• Activity: Reproduce verbatim every line from the one that includes "X578Y1379D03*" to the closing line of the entries; omit everything before it.
============================================================
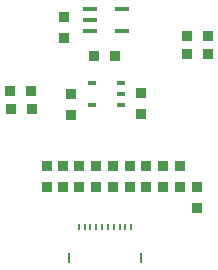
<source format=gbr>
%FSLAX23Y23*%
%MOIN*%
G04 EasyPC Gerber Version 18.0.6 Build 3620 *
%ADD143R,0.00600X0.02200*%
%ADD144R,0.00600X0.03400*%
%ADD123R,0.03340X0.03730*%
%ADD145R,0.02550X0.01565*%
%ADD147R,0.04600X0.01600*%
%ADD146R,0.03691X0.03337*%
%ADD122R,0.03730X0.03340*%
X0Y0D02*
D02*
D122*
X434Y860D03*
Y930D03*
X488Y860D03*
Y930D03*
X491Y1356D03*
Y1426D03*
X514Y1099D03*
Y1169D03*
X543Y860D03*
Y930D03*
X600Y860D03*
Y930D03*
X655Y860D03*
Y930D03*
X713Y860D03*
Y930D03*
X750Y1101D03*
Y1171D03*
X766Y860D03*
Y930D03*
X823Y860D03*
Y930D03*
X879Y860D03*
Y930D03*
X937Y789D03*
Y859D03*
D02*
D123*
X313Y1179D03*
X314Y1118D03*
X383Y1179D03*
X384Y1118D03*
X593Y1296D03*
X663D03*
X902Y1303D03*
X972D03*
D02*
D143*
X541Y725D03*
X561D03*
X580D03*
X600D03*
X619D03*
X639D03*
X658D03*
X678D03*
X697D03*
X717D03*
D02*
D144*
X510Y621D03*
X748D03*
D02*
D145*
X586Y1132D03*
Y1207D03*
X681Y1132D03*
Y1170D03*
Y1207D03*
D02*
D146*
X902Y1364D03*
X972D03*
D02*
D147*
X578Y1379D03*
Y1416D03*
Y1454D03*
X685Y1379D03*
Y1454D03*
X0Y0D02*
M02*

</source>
============================================================
• Exercise result:
X578Y1379D03*
Y1416D03*
Y1454D03*
X685Y1379D03*
Y1454D03*
X0Y0D02*
M02*

</source>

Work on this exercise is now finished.